You’ve got your spreadsheet of pages, and you’ve got your core website strategy. Next you need a process, and that’s where C.R.U.D. comes in. It’s a term appropriated from software development, and in this context the acronym stands for Create, Reuse, Update, and Delete.
C.R.U.D. is a three step process. Along the way, you’ll be tagging all of your content with an action that determines its fate.
1. The first step is to evaluate the baseline quality of the content, thinking about it in terms of your core website strategy (that helpful guiding statement again). Is it relevant to your priority audiences? Does it uphold the communication goals you’ve laid out?
If no, mark it Delete. If yes, proceed to the next step.
2. Next you’ll do a brand evaluation and ask, is the content brand-compliant? Are the voice and tone true to your organization’s values?
If no, mark it Update. This content needs to be repositioned to be strategically valuable -- so you’ll need to rewrite it.
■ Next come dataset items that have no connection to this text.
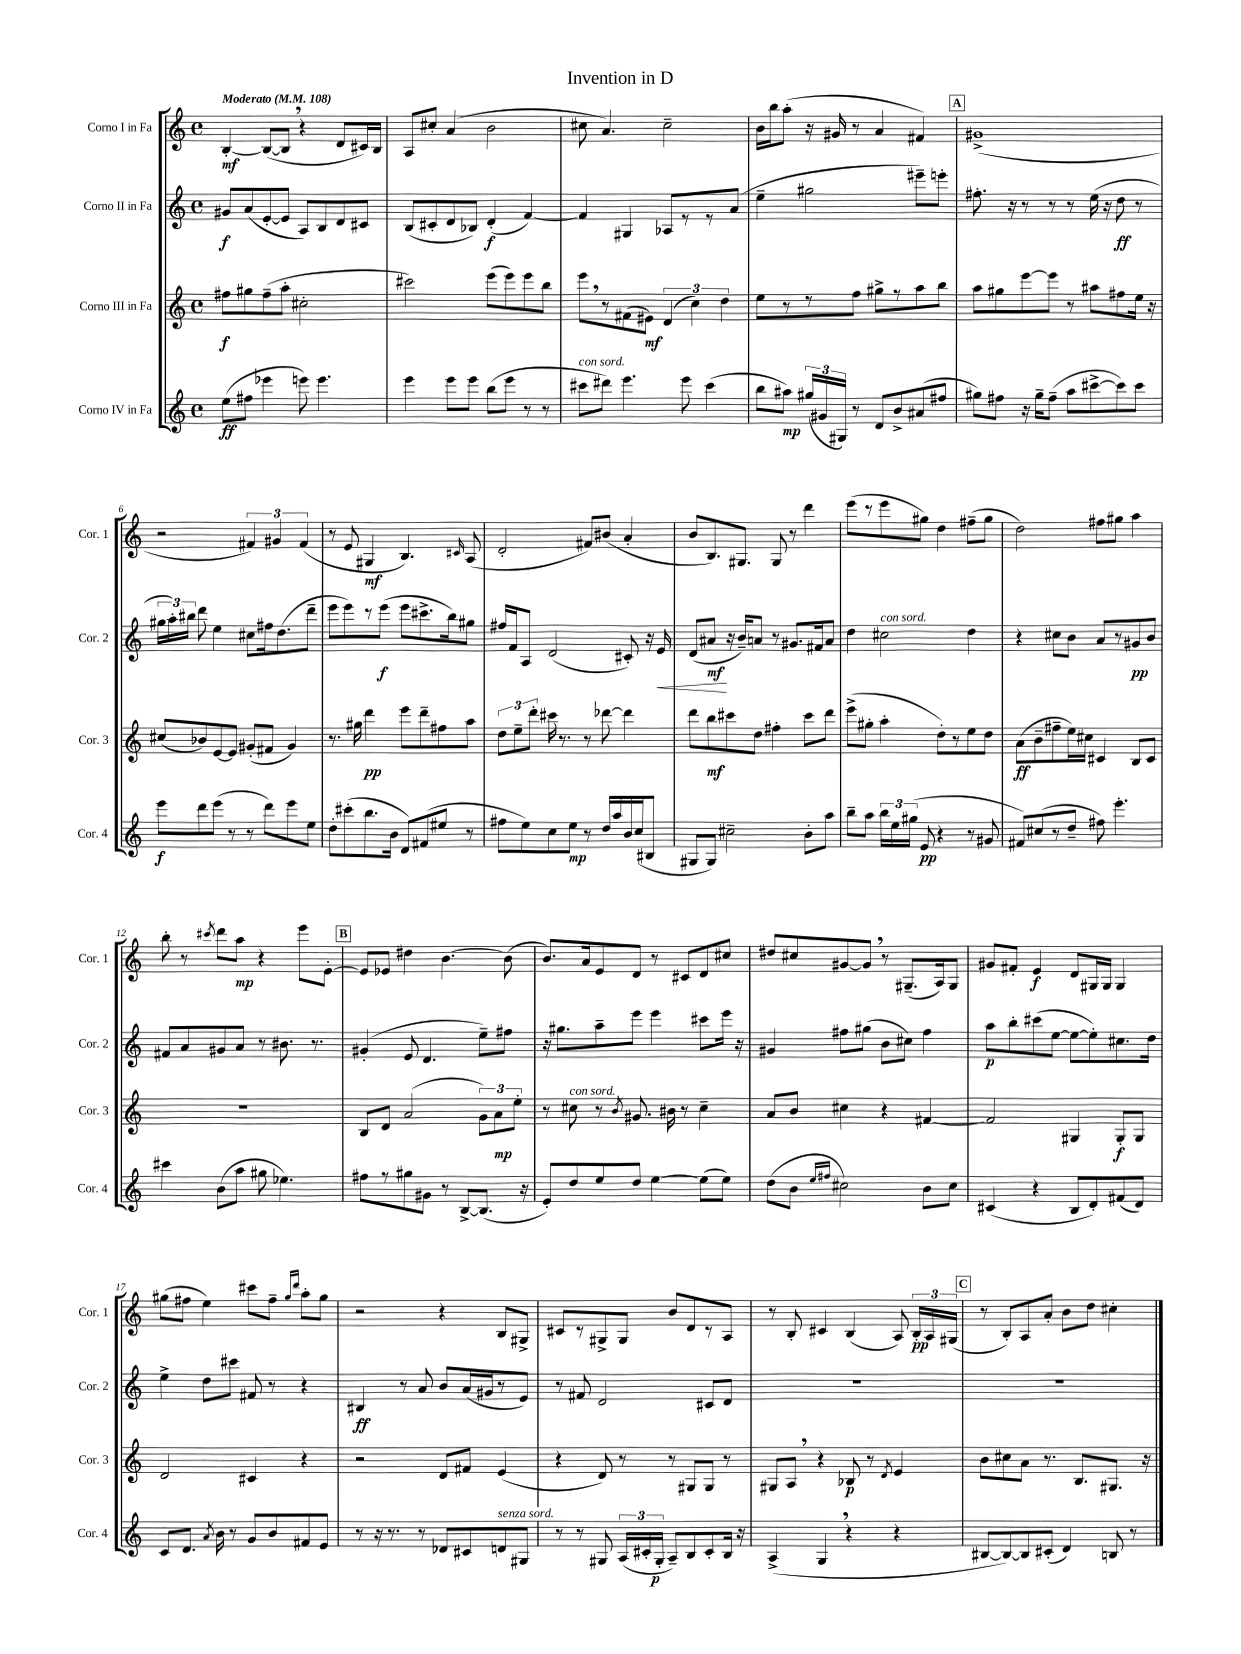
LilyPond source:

\header { title = "Invention in D" }
<<
\new StaffGroup <<
\new Staff = "s0" \with { instrumentName = "Corno I in Fa" shortInstrumentName = "Cor. 1" } {
    \clef treble \key c \major \defaultTimeSignature \time 4/4 \tempo "Moderato" 4 = 108
    \autoBeamOff b4~-.\mf b8[~( b8] \breathe r4 d'8[ cis'16) b16] |
    a8[ cis''8]-. a'4( b'2 |
    cis''8 a'4.) cis''2-- |
    b'16[ b''16 a''8]-.( r16 gis'16 r8 a'4 fis'4) |
    \mark \markup { \box "A" } gis'1->( |
    r2 \tuplet 3/2 { fis'4) gis'4 fis'4( } |
    r8 e'8 gis4\mf b4.) \grace { cis'16 } a8( |
    d'2-. fis'8[) bis'8]( a'4-. |
    b'8[ b8.) gis8.] gis8 r8 d'''4 |
    e'''8[( r8 e'''8 gis''8]) d''4 fis''8[--( gis''8] |
    d''2) fis''8[ gis''8] a''4 |
    b''8-. r8 \acciaccatura { cis'''8 } d'''8[ a''8]\mp r4 e'''8[ e'8]~-. |
    \mark \markup { \box "B" } e'8[ ees'8] dis''4 b'4.~ b'8( |
    b'8.[) a'16 e'8 d'8] r8 cis'8[ d'8 cis''8] |
    dis''8[ cis''8 gis'8~ gis'8] \breathe r8 gis8.[--( a16) gis8] |
    gis'8[ fis'8]-. e'4\f d'8[ gis16 gis16] gis4 |
    gis''8[( fis''8] e''4) cis'''8[ fis''8]-- \grace { gis''16[ d'''16] } a''8[-. gis''8] |
    r2 r4 b8[ gis8]-> |
    cis'8[ r8 gis8-> gis8] b'8[ d'8 r8 a8] |
    r8 b8-. cis'4 b4( a8) \tuplet 3/2 { b16[-.\pp a16 gis16]( } |
    \mark \markup { \box "C" } r8 b8[-.) a8 a'8]-. b'8[ d''8] cis''4-. \bar "|." |
}
\new Staff = "s1" \with { instrumentName = "Corno II in Fa" shortInstrumentName = "Cor. 2" } {
    \clef treble \key c \major \defaultTimeSignature \time 4/4
    \autoBeamOff gis'8[\f a'8( e'8~-. e'8] a8[) b8 d'8 cis'8] |
    b8[( cis'8-. d'8 bes8]) d'4-.\f( f'4~) |
    f'4 gis4 aes8[ r8 r8 a'8]( |
    e''4-- gis''2 eis'''8[--) e'''8]-. |
    \mark \markup { \box "A" } fis''8.-. r16 r8 r8 r8 e''16( r16 d''8\ff r8 |
    \tuplet 3/2 { gis''16[ a''16-.) bis''16] } d'''8 e''4 cis''8[ fis''16 d''8.( d'''8]-- |
    e'''8[ e'''8) r8 e'''8]\f( e'''8[ cis'''8.-> b''16) gis''8] |
    fis''16[ f'16 a8] d'2( cis'8-.) r16 e'16\< |
    d'8[( ais'8]\mf\! r16 b'16[--) a'8] r8 gis'8.[ fis'16 a'8] |
    d''4 cis''2^\markup { \italic "con sord." } d''4 |
    r4 cis''8[ b'8] a'8[ r8 gis'8\pp b'8] |
    fis'8[ a'8 gis'8 a'8] r8 bis'8. r8. |
    \mark \markup { \box "B" } gis'4-.( e'8 d'4. e''8[--) fis''8] |
    r16 gis''8.[ a''8-- e'''8] e'''4 cis'''8[ e'''16] r16 |
    gis'4 fis''8[ gis''8]( b'8[ cis''8]) fis''4 |
    a''8[\p b''8-. cis'''8( e''8]~ e''8[~ e''8-.) cis''8. d''16] |
    e''4-> d''8[ cis'''8] fis'8 r8 r4 |
    bis4\ff r8 a'8 b'8[ a'16( gis'16 r8 e'8]) |
    r8 fis'8 d'2 cis'8[ d'8] |
    R1 |
    \mark \markup { \box "C" } R1 \bar "|." |
}
\new Staff = "s2" \with { instrumentName = "Corno III in Fa" shortInstrumentName = "Cor. 3" } {
    \clef treble \key c \major \defaultTimeSignature \time 4/4
    \autoBeamOff fis''8[\f gis''8 fis''8--( a''8]-. cis''2-. |
    cis'''2) e'''8[( e'''8) e'''8 b''8] |
    e'''8[ \breathe r8 fis'8( eis'8]\mf) \tuplet 3/2 { d'4( c''4) d''4 } |
    e''8[ r8 r8 f''8] gis''8[-> r8 a''8 b''8] |
    \mark \markup { \box "A" } a''8[ gis''8 e'''8~ e'''8] r8 ais''8[ fis''8 e''16] r16 |
    cis''8[( bes'8) e'8~ e'8] gis'8[-.( fis'8] gis'4) |
    r8. gis''16 d'''4\pp e'''8[ d'''8-- fis''8 a''8] |
    \tuplet 3/2 { d''8[ e''8-- d'''8]-. } cis'''16 r8. r8 des'''8~ des'''4 |
    d'''8[ b''8\mf cis'''8 d''8] fis''4-. cis'''8[ d'''8] |
    e'''8[->( gis''8]-. a''4-. d''8[-.) r8 e''8 d''8] |
    a'8[\ff( b'8-- fis''8-- e''16) cis''16] cis'4 b8[ cis'8] |
    r1 |
    \mark \markup { \box "B" } b8[ d'8] a'2( \tuplet 3/2 { g'8[) a'8\mp e''8]-. } |
    r8 cis''8^\markup { \italic "con sord." } r8 \acciaccatura { b'8 } gis'8. bis'16 r8 cis''4-- |
    a'8[ b'8] cis''4 r4 fis'4~ |
    fis'2 gis4 gis8[-.\f gis8] |
    d'2 cis'4 r4 |
    r2 d'8[ fis'8] e'4( |
    r4 d'8) r8 r8 gis8[ gis8] r8 |
    gis8[ a8] \breathe r4 bes8\p r8 \acciaccatura { d'8 } e'4 |
    \mark \markup { \box "C" } b'8[ cis''8 a'8] r8. b8.[ gis8.] r16 \bar "|." |
}
\new Staff = "s3" \with { instrumentName = "Corno IV in Fa" shortInstrumentName = "Cor. 4" } {
    \clef treble \key c \major \defaultTimeSignature \time 4/4
    \autoBeamOff e''8[\ff( fis''8] ees'''4 e'''8) e'''4. |
    e'''4 e'''8[ e'''8] b''8[( e'''8] r8 r8 |
    cis'''8[^\markup { \italic "con sord." } dis'''8]) e'''4. e'''8 cis'''4( |
    b''8[ ais''8]\mp) \tuplet 3/2 { gis''16[( gis'16 gis16]) } r8 d'8[ b'8-> ais'8( fis''8] |
    \mark \markup { \box "A" } gis''8[) fis''8] r16 gis''16[-- fis''8]--( a''8[ cis'''8~-> cis'''8) cis'''8] |
    e'''8[\f d'''8 e'''8]( r8 r8 d'''8[) e'''8 e''8] |
    d''8[-. cis'''8-.( b''8. b'16] d'8[) fis'8( eis''8] r8 |
    fis''8[ e''8) c''8 e''8]\mp r8 d''16[ a''16 b'16 c''16( bis8] |
    gis8[ gis8]) cis''2-- b'8[-. a''8] |
    b''8[-- a''8] \tuplet 3/2 { b''16[ e''16 gis''16]( } e'8\pp r4 r8 gis'8 |
    fis'8[) cis''8( r8 d''8]-- fis''8) e'''4.-. |
    cis'''4 b'8[( a''8] gis''8 ees''4.) |
    \mark \markup { \box "B" } fis''8[ r8 gis''8 gis'8] r8 b8[~-> b8.]( r16 |
    e'8[-.) d''8 e''8 d''8] e''4~ e''8[( e''8]) |
    d''8[( b'8] \grace { e''16[ fis''16] } cis''2) b'8[ cis''8] |
    cis'4( r4 b8[ d'8-.) fis'8( d'8]) |
    c'8[ d'8.] \acciaccatura { a'8 } b'16 r8 g'8[ b'8 fis'8 e'8] |
    r8 r16 r8. r8 des'8[ cis'8 d'8^\markup { \italic "senza sord." } gis8] |
    r8 r8 gis8 \tuplet 3/2 { a16[( cis'16-. gis16]-.\p } a8[--) b8 cis'8-. b16] r16 |
    a4->( g4 \breathe r4 r4 |
    \mark \markup { \box "C" } bis8[~ bis8~) bis8 cis'8]-.( d'4) b8 r8 \bar "|." |
}
>>
>>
If yes, proceed to the next step.
3. Finally, you’ll look at the content’s structure. Is it optimized for the web? Is it a single discrete topic of the right depth for a page? Is it accessible?
If it passes this test, mark it Reuse. Or, if it’s good quality, brand compliant content that’s not scannable or consumable on a mobile device, you’ll need to Update it.
In doing the evaluation, you may also discover gaps in your content. Start making a Create punch list with ideas that will allow you to fill those holes.
Now the real work begins
Congratulations, you’ve completed C.R.U.D. Three challenges lie ahead: actually hitting the big fat delete button on that content you know is no longer serving you, reworking the content that has the potential to be great, but needs a facelift, and making new, high quality stuff that’s going to support your core website strategy. (A challenge that never goes away.)
Content auditing -- like closet reorganization -- is not for the faint of heart. Who knows what you might unearth in there, and how much of a tussle it will be to part with. But, to quote another Japanese minimalism principle, “The best way to find out what we really need is to get rid of what we don't.”